── Untersuchter Text ──

KCDK-E: Die Verbrechen der Türkei müssen angeprangert werden

Der kurdische Europadachverband KCDK-E verurteilt die Tötung von Zivilpersonen und die Zerstörung der Natur in Kurdistan durch den türkischen Staat. In der heute veröffentlichten Erklärung weist der Verband auf die zunehmenden Angriffe auf die Zivilbevölkerung insbesondere in der Kurdistan-Region im Irak hin. Ziel dieser Angriffe sei die Vertreibung aus Başûrê Kurdistanê (Südkurdistan). Für dieses Ziel verletze der türkische Staat die irakische Souveränität und begehe Massaker an Zivilist:innen, so der KCDK-E: „Allein im letzten Monat haben fünf Angriffe auf Zivilpersonen stattgefunden. Diese Massaker finden vor den Augen der Weltöffentlichkeit statt. Die Regierungen des Irak und Südkurdistans schweigen dazu und verschließen die Augen. Damit geben sie schweigend ihre Zustimmung für die stattfindenden Besatzungsangriffe.“

Zuletzt wurde im Distrikt Pêncwîn bei Silêmanî ein fahrendes Auto von einer türkischen Drohne bombardiert, dabei kamen drei Personen aus einer Familie aus Dihok ums Leben, erklärt der KCDK-E und weist auf weitere Verbrechen des türkischen Staates hin: In der von der Türkei besetzten Region Efrîn in Rojava, Nordsyrien, seien über 200 Menschen verschleppt worden, und überall in Kurdistan werden Wälder angezündet.

───
── Entnommene Zeilen ──

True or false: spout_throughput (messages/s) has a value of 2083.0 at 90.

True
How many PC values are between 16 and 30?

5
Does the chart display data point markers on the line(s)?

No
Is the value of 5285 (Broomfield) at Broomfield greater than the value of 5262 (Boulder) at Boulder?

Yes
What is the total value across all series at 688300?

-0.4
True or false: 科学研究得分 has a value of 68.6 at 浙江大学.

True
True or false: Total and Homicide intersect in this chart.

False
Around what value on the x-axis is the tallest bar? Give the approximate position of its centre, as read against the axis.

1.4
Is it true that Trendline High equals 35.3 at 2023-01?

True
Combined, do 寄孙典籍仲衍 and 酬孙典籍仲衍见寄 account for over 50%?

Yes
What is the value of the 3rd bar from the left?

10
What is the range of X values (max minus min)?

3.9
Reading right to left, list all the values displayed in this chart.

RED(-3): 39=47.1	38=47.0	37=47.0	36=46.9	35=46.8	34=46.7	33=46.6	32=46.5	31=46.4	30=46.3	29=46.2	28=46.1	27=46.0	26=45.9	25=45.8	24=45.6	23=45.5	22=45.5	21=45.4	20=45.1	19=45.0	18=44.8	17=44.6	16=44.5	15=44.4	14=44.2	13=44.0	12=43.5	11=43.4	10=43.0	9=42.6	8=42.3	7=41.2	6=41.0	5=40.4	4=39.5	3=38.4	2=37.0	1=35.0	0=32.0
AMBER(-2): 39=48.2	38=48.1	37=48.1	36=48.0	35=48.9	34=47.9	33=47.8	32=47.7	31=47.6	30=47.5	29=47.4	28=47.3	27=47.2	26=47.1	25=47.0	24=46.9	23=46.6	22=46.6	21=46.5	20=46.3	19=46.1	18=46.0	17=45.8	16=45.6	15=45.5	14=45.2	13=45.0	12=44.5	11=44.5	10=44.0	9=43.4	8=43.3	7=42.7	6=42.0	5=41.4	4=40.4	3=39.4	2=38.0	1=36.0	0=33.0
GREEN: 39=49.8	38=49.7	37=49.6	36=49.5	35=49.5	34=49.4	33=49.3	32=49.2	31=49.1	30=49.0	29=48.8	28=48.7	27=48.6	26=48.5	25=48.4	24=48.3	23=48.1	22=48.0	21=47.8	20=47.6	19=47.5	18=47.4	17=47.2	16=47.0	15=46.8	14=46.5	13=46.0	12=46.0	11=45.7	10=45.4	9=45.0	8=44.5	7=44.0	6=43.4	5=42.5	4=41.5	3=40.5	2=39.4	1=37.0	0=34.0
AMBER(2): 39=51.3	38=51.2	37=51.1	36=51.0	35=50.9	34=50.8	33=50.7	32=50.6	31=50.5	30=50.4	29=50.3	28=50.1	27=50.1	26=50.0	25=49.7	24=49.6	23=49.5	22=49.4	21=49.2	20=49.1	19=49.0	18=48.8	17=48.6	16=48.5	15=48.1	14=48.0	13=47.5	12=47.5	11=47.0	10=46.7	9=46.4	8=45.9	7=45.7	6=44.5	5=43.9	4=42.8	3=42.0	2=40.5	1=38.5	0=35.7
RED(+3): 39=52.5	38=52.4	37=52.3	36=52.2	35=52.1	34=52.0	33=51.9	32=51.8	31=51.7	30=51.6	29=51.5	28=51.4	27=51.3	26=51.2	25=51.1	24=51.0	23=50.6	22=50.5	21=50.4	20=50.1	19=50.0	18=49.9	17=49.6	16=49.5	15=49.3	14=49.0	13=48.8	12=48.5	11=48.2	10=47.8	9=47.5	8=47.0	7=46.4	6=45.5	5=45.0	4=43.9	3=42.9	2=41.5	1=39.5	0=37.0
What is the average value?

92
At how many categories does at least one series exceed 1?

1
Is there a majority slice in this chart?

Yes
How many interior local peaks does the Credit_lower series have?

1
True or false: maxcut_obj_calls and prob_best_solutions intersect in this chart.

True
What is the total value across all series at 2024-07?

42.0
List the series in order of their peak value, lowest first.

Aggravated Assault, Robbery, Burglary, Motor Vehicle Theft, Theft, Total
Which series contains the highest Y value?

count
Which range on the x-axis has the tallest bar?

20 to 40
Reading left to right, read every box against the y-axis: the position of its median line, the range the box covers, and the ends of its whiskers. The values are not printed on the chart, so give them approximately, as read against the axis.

───

• _Teile der Übung_
1. Wie viele Angriffe auf Zivilpersonen gab es laut dem Text über die Erklärung des KCDK-E allein im letzten Monat?
2. Schreib den Text über die Erklärung des KCDK-E nach seinem letzten Satz weiter.
Die Zeilen aus dem Datensatz spielen dabei keine Rolle.

• _Ergebnisse der Aufgaben_
1. Fünf.

2.
Der türkische Staat zerstöre die Sicherheit und Stabilität in der gesamten Region, heißt es weiter in der Erklärung: „Ohne die Besatzung des türkischen Staates in der Region zu beenden, wird es keine Stabilität geben. Alle Gebiete, in den Kurdinnen und Kurden leben, werden angegriffen, um einen Völkermord durchzuführen. Die Besatzung, die Angriffe und die Bombardierungen werden das kurdische Volk jedoch nicht einschüchtern.“

Der KCDK-E fordert, die Angriffe auf Kurdistan und das kurdische Volk zu beachten, und ruft dazu auf, die Verbrechen des türkischen Staates anzuprangern und dafür in allen Ländern diplomatische Wege zu nutzen.